Sweden's Daniel Alfredsson, who starred for 17 years with the NHL's Ottawa Senators, returned to his adopted Canadian home on Thursday to formally announce his retirement.


Gothenburg native Alfredsson, who spent the 2013-14 season with the Detroit Red Wings, confirmed that back trouble was forcing him to forego another season.

"Last year my body began to complain once more," Alfredsson said. "The old injuries and hard work to recover began again. I worked hard to play another year, (but) three weeks ago I decided to retire."

Alfredsson signed a one-day contract with the Senators and was set to skate with the team in Thursday night in warmups before the scheduled game against the New York Islanders.

"I am very happy to have the opportunity to retire as a Senator," the 42-year-old Alfredsson added. "The more I thought about it, the more I thought it was the right thing to do."

Alfredsson joined the Senators for the 1995-96 season and became the face of the club.

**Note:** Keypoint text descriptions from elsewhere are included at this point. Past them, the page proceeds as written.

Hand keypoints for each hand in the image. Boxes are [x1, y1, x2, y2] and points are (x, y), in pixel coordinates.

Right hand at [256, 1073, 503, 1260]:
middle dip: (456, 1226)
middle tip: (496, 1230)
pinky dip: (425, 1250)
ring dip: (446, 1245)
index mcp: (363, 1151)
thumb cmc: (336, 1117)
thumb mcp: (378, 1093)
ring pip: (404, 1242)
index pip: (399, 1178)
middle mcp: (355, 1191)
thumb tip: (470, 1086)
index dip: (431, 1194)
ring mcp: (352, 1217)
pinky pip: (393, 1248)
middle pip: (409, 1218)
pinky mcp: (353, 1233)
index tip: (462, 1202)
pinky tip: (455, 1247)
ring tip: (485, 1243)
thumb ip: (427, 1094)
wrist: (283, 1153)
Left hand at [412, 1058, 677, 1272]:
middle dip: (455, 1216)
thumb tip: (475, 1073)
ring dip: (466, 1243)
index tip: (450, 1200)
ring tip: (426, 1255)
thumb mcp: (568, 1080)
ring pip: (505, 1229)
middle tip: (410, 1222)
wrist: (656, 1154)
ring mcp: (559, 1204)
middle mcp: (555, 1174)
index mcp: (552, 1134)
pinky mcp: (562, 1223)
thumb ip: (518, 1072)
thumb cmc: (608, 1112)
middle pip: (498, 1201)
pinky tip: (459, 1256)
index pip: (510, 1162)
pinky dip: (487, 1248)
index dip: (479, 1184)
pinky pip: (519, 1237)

He was named the club's captain in October 1999 and served in that role until he departed for Detroit as a free agent in July 2013.

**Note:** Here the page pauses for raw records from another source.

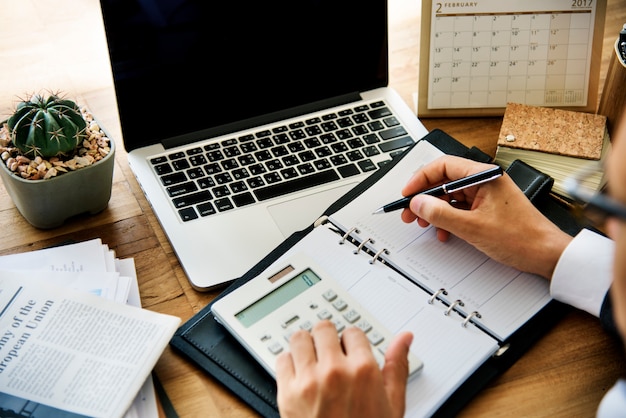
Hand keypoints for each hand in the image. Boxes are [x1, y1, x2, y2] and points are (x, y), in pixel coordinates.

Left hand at [275, 320, 413, 417]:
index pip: (352, 332)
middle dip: (328, 339)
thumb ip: (397, 366)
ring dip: (306, 346)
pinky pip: (282, 359)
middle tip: (331, 353)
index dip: (352, 342)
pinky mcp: (287, 394)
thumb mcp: (392, 404)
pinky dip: (289, 363)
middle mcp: (334, 371)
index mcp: (363, 370)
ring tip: (314, 360)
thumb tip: (404, 339)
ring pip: (300, 338)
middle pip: (324, 328)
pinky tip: (300, 374)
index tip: (350, 352)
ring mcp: (308, 381)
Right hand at [400, 155, 571, 278]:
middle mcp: (485, 180)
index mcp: (485, 175)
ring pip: (449, 196)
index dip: (420, 179)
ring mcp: (486, 194)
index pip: (443, 166)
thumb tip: (418, 203)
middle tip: (409, 212)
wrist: (546, 254)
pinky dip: (447, 219)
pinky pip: (459, 208)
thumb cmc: (523, 238)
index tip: (407, 194)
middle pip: (444, 181)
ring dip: (434, 211)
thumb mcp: (472, 227)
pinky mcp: (486, 207)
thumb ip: (441, 214)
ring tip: (423, 224)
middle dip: (424, 198)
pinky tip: (443, 232)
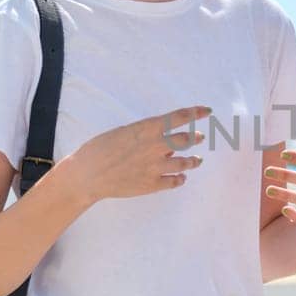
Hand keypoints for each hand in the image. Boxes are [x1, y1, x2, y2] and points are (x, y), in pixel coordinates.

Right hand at [70, 105, 210, 203]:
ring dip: (193, 161)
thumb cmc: (100, 148)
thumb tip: (166, 145)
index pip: (179, 117)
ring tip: (197, 160)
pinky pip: (174, 182)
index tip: (207, 110)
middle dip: (195, 138)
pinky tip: (181, 178)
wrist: (88, 174)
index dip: (196, 112)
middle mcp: (155, 146)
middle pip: (186, 140)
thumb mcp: (125, 133)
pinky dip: (180, 179)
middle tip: (199, 137)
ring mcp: (155, 167)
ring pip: (185, 163)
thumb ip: (146, 136)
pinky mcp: (152, 184)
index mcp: (147, 129)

Alfredsson was the Calder Trophy winner as the league's top rookie in 1996 and helped the Senators to 14 playoff appearances during his tenure, including a trip to the Stanley Cup Finals in 2007, when they lost to Anaheim.

The Swede is the Senators' all-time leader with 1,178 games played, 426 goals, 682 assists and 1,108 points. He added 51 goals and 100 points in 121 playoff games for the club.